• Task objective: Once the line with "sistema mixto de pago" is found in the entries below, print it and each following line exactly, stopping after the line with "Na terça (1), Trump"; print nothing else.

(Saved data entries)
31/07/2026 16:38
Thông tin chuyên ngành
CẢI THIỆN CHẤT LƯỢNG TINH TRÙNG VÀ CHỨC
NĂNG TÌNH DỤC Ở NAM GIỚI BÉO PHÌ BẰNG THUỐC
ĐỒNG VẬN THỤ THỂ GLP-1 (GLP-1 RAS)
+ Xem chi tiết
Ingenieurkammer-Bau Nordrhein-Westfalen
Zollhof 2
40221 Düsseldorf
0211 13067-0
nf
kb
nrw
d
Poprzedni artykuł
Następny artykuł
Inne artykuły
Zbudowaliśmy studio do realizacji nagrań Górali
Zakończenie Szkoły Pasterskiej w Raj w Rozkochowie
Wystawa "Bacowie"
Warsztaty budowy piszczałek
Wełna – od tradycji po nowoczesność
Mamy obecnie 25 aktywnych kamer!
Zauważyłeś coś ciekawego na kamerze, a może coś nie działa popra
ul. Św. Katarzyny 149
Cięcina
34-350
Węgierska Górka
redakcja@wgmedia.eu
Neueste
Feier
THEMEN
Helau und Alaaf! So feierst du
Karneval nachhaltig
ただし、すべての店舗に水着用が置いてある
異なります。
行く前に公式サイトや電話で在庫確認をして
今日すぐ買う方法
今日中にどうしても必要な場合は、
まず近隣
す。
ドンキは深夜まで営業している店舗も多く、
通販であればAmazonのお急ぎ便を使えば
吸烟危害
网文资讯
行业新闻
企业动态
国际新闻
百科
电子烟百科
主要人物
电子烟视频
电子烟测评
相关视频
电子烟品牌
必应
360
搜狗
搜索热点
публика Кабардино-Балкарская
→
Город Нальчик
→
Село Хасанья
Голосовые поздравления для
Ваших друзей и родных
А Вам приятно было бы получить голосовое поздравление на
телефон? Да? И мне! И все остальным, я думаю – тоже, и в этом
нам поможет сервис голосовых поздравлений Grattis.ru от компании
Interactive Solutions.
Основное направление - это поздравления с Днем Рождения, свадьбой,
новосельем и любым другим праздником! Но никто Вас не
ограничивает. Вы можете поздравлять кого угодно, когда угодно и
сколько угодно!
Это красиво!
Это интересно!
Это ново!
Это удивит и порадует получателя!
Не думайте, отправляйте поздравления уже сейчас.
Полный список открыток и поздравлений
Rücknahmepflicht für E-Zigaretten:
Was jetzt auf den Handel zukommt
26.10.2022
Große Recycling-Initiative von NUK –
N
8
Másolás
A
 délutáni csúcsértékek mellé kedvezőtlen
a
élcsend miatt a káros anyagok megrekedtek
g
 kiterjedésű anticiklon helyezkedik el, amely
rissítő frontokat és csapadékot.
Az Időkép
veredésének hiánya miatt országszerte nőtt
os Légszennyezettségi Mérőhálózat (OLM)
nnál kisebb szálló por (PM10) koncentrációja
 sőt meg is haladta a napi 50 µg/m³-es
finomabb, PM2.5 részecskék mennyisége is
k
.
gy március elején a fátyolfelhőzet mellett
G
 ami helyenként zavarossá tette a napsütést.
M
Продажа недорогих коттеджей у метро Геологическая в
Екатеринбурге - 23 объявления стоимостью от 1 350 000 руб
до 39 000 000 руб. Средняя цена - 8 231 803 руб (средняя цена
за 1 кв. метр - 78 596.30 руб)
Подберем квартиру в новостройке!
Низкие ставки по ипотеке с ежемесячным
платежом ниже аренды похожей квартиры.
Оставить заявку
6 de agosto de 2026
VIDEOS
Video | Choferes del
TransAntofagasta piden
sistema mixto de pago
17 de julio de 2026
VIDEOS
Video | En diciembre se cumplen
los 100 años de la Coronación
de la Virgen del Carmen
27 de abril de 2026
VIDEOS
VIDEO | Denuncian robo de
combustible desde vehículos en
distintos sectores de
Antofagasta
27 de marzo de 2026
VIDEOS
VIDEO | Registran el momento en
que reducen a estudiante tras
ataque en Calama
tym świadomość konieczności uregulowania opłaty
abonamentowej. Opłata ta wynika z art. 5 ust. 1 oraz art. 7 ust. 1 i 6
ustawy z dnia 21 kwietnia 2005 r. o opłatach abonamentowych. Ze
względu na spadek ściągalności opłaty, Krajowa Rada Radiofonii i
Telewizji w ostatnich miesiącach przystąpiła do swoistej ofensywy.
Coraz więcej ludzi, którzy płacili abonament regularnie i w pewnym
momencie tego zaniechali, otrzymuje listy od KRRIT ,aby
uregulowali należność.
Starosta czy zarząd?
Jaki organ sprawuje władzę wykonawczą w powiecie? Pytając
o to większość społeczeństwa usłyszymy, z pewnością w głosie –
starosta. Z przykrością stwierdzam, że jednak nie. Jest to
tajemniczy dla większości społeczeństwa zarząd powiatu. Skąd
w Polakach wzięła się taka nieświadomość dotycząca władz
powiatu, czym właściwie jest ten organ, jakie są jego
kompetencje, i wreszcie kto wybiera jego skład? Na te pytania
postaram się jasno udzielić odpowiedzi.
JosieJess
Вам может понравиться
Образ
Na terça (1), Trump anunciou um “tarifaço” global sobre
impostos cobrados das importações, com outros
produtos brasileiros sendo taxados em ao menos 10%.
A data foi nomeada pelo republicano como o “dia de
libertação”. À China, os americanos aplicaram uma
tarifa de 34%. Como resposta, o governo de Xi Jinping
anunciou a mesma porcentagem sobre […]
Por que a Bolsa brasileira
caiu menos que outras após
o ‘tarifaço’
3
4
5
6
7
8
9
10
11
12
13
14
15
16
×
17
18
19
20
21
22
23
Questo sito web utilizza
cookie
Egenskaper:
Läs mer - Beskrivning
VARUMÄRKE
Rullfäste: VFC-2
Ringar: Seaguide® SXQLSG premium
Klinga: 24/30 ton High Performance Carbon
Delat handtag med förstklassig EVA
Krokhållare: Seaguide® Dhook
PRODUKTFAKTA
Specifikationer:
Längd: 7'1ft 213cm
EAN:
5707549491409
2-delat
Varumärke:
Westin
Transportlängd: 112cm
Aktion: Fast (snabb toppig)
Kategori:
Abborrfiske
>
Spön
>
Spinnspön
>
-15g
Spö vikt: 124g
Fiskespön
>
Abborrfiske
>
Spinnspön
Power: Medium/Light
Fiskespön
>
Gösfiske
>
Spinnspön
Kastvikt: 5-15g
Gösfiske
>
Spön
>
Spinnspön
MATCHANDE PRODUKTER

• Exercise answer:
sistema mixto de pago
17 de julio de 2026
VIDEOS
Video | En diciembre se cumplen
los 100 años de la Coronación
de la Virgen del Carmen
27 de abril de 2026
VIDEOS
VIDEO | Denuncian robo de
combustible desde vehículos en
distintos sectores de
Antofagasta
27 de marzo de 2026
VIDEOS
VIDEO | Registran el momento en
que reducen a estudiante tras
ataque en Calama
tym świadomość konieczności uregulowania opłaty
abonamentowej. Opłata ta wynika z art. 5 ust. 1 oraz art. 7 ust. 1 i 6
ustawy z dnia 21 kwietnia 2005 r. o opłatach abonamentowych. Ze
względu na spadek ściągalności opłaty, Krajowa Rada Radiofonii i
Telewizji w ostatnich miesiącach przystąpiła do swoistej ofensywy.
Coraz więcej ludzi, którzy płacili abonament regularnie i w pewnym
momencie tego zaniechali, otrzymuje listy od KRRIT ,aby
uregulowali należność.
Starosta czy zarząd?
Jaki organ sprawuje władzę wykonawczą w powiecie? Pytając
o to większość społeczeństwa usłyszymy, z pewnością w głosie –
starosta. Z przykrością stwierdzam, że jednak nie. Jest to
tajemniczy dla większości społeczeństwa zarząd powiatu. Skąd
w Polakach wzięła się taka nieświadomość dotycząca władz
powiatu, czym właściwie jest ten organ, jakie są jego
kompetencje, i wreszcie kto wybiera jego skład? Na te pytania
postaram się jasno udzielić odpowiedzi.
JosieJess
Вам может понравиться
Образ
Na terça (1), Trump anunciou um “tarifaço” global sobre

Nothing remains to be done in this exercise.